Enquanto o número de participantes ativos dos fundos de pensão cresceu 556 mil desde 2001 até o fim do ano passado, a quantidade de assistidos aumentou 110 mil no mesmo período (veja tabela), segundo dados da Previc. O incremento representa uma ampliação de 31% no conjunto de participantes ativos durante uma década. “Não dá para dizer que o sistema rompeu a inércia ou que deu um salto, mas podemos verificar que houve uma evolução na adesão de novos participantes em um ritmo semelhante ao da formalização do mercado de trabalho”, aponta Antônio Gazzoni, sócio-diretor da consultoria Gama. O especialista acredita, porém, que a previdência fechada ainda enfrenta dificuldades para captar novos participantes da classe C, que é o segmento que mais se fortaleceu no País nos últimos anos (leia mais no quadro ao lado).
Renovação – Mesmo com o advento dos planos de instituidores a partir de 2006, o sistema fechado ainda enfrenta o desafio de abrir as portas para os empregados e autônomos que não têm acesso a planos de benefícios patrocinados. Porém, para os fundos de pensão já existentes, o crescimento vem se acentuando nos últimos anos. Fundos de pensão como o Postalis (Correios), Funcef (Caixa Econômica Federal), Fundação Promon e Embraerprev estão passando por um processo de renovação do conjunto de participantes. É um processo que está revertendo a tendência de envelhecimento do sistema que, no início da década passada, apontava que haveria muito mais saída de recursos do que entradas.
Dados da Funcef mostram que o número de participantes praticamente dobrou desde 2002. Na época havia cerca de 60 mil participantes, entre ativos e assistidos. Nos anos seguintes, houve um crescimento vegetativo deste número, mas a partir de 2006 e 2007, com a chegada do novo plano do tipo Contribuição Variável (CV), a Caixa e o fundo de pensão voltaram a incentivar o benefício. Ao mesmo tempo, o banco voltou a contratar funcionários em maior quantidade, o que permitiu que a Funcef chegasse ao fim de 2011 com 116 mil participantes. Em 2012, a direção da Caixa já anunciou contratação de 12 mil novos empregados, para dar conta do projeto de ampliação com 500 novas agências do banco.
“Com o atual nível de adesão na faixa de 95%, prevemos o ingresso de mais de 10 mil novos participantes neste ano”, prevê Geraldo Aparecido da Silva, secretário geral da Funcef. Ele explica que o patamar de adesão era bem mais baixo até 2006, quando havia cerca de 16 mil funcionários da Caixa que não participavam do plano. Ele representavam cerca de 20% do quadro da patrocinadora, mas com a criação do plano CV, foram realizadas campanhas para incentivar a adesão. Atualmente, há apenas 4,5 mil empregados da Caixa que não participam da Funcef.

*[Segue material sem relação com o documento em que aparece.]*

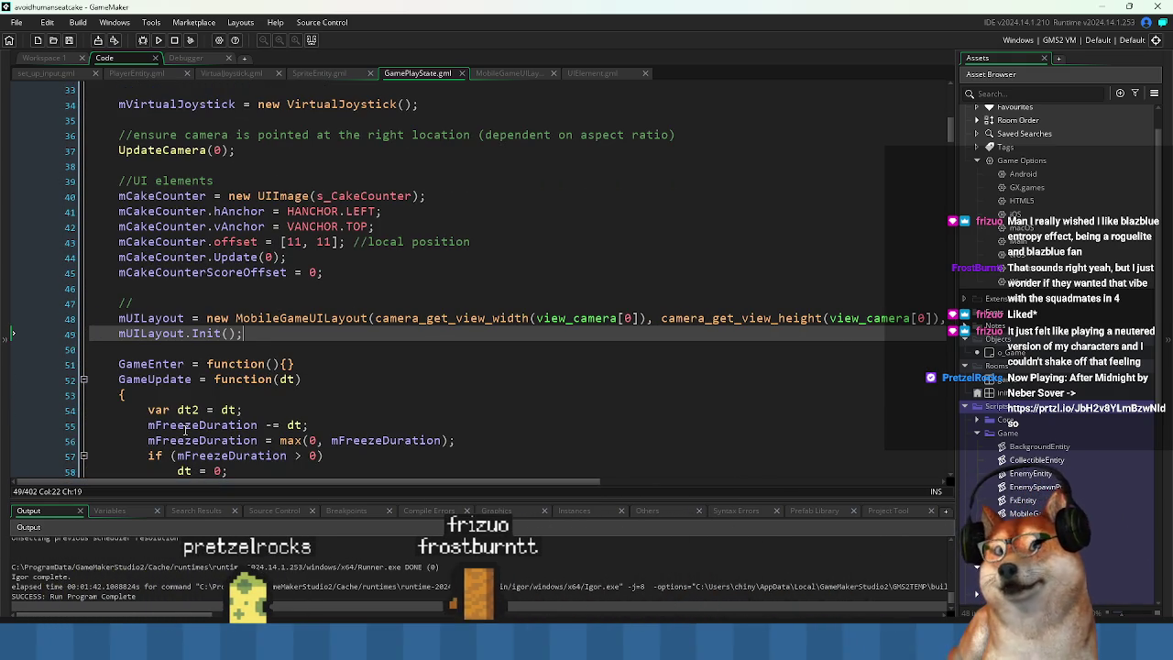
pyautogui.click(216, 351)
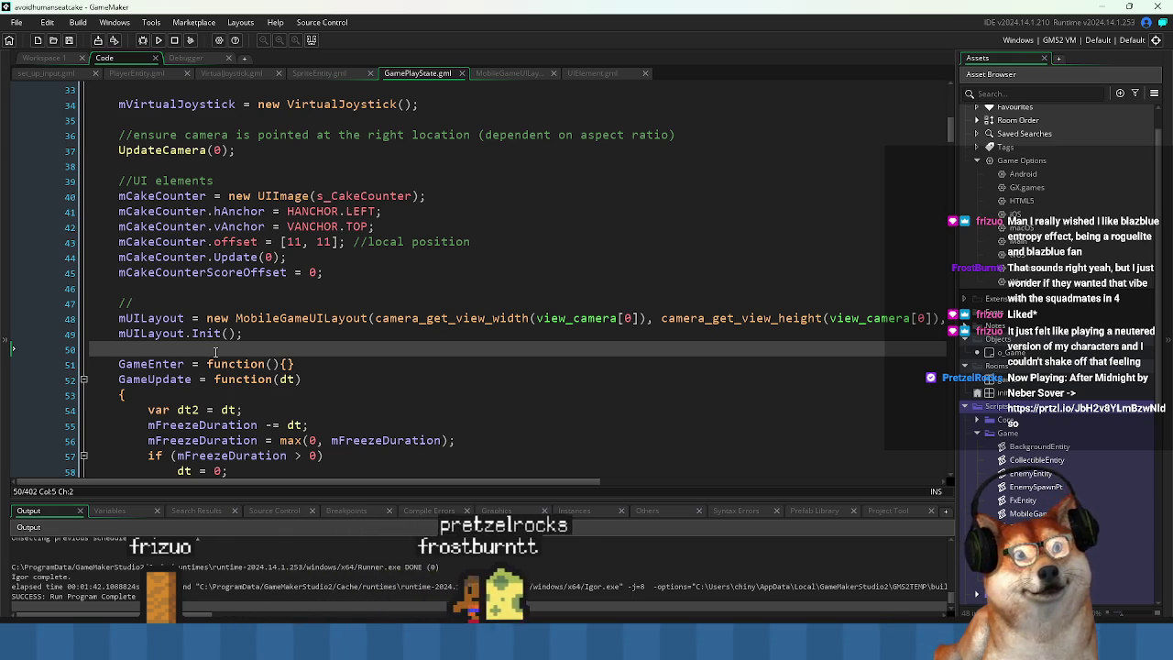
pyautogui.moveTo(100, 348); pyautogui.dragTo(103, 316)
pyautogui.click(119, 350)
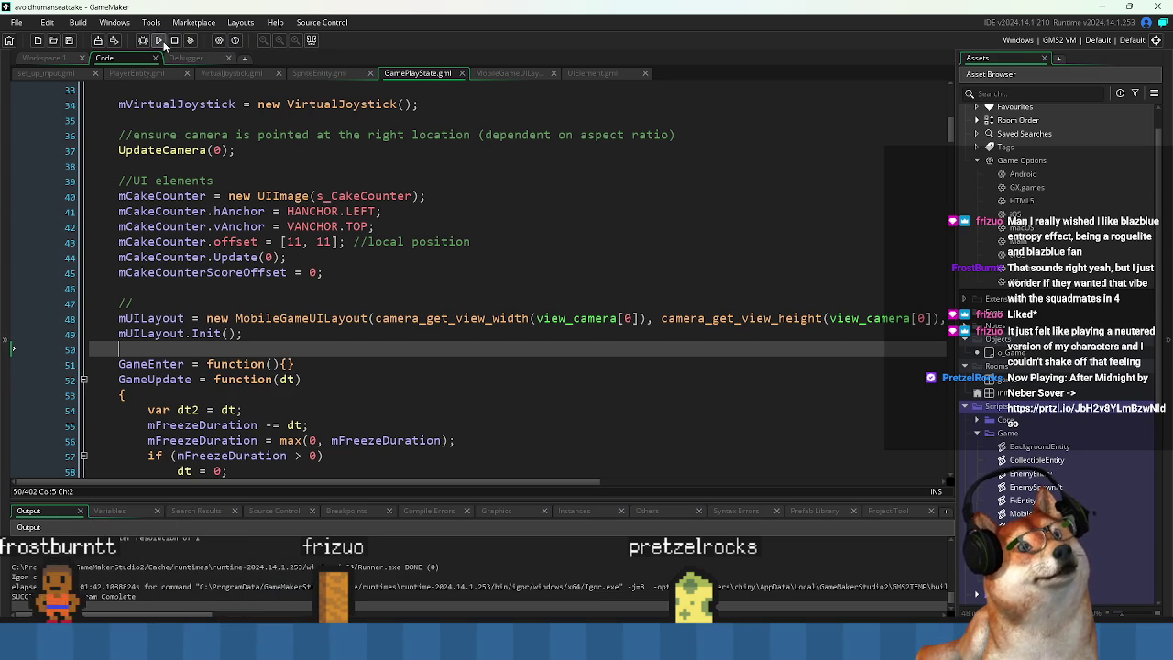
# Open the MobileGameUILayout definition, highlight mPauseButton's uses, and run the game.
pyautogui.middleClick(321, 317)
pyautogui.scroll(-1, 319, 348)
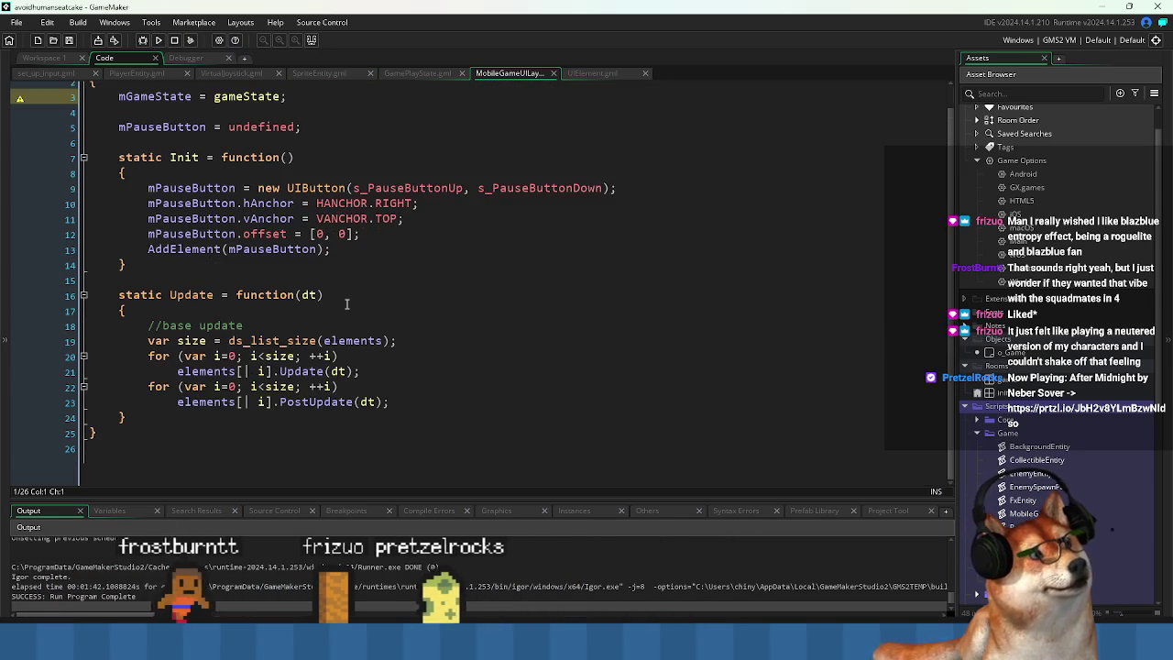
pyautogui.click(180, 249)
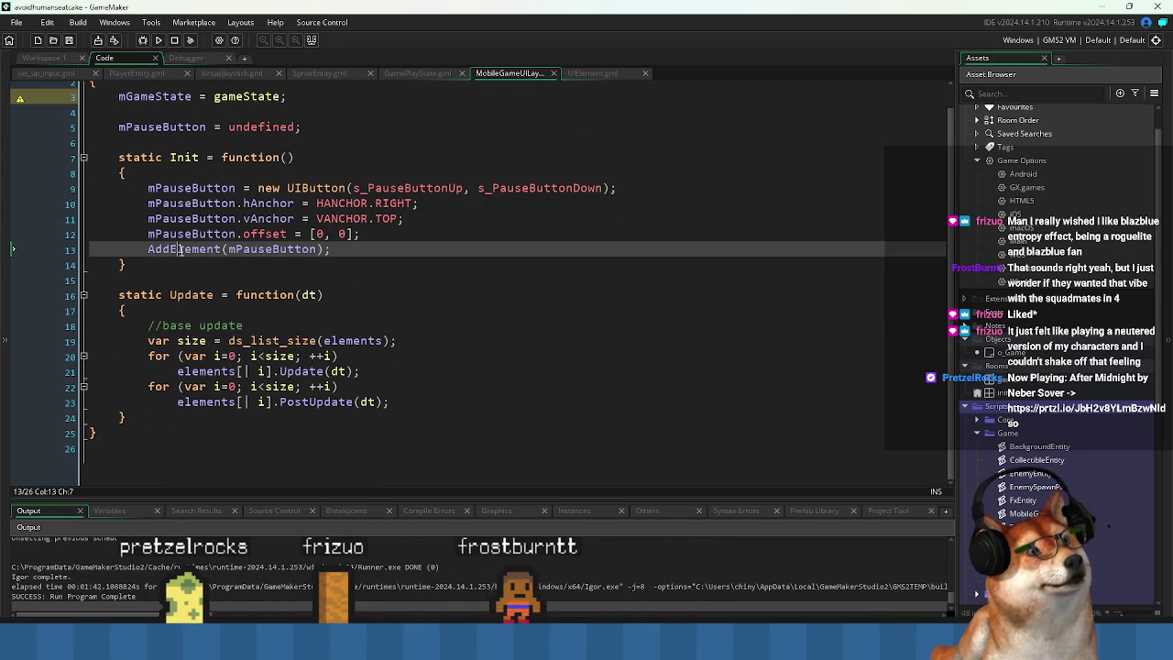
pyautogui.doubleClick(263, 249)
pyautogui.scroll(1, 256, 271)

O fundo de Caixa é considerado amadurecido, pois o pagamento de benefícios ainda supera as entradas de recursos. Mas pelo menos a tendência de descapitalização do fundo está sendo revertida com a mudança do perfil do quadro de participantes. Até 2006, o número de assistidos avançava mais rápido que o de ativos, o que dava a impressão de que o fundo de pensão teria que passar por um forte processo de desinvestimento. Com as campanhas de adesão e as contratações de novos empregados, essa tendência não é mais verificada. “Ainda pagamos mais do que arrecadamos, mas a curva está mudando e tende até para a reversão”, afirma o secretário geral da Funcef.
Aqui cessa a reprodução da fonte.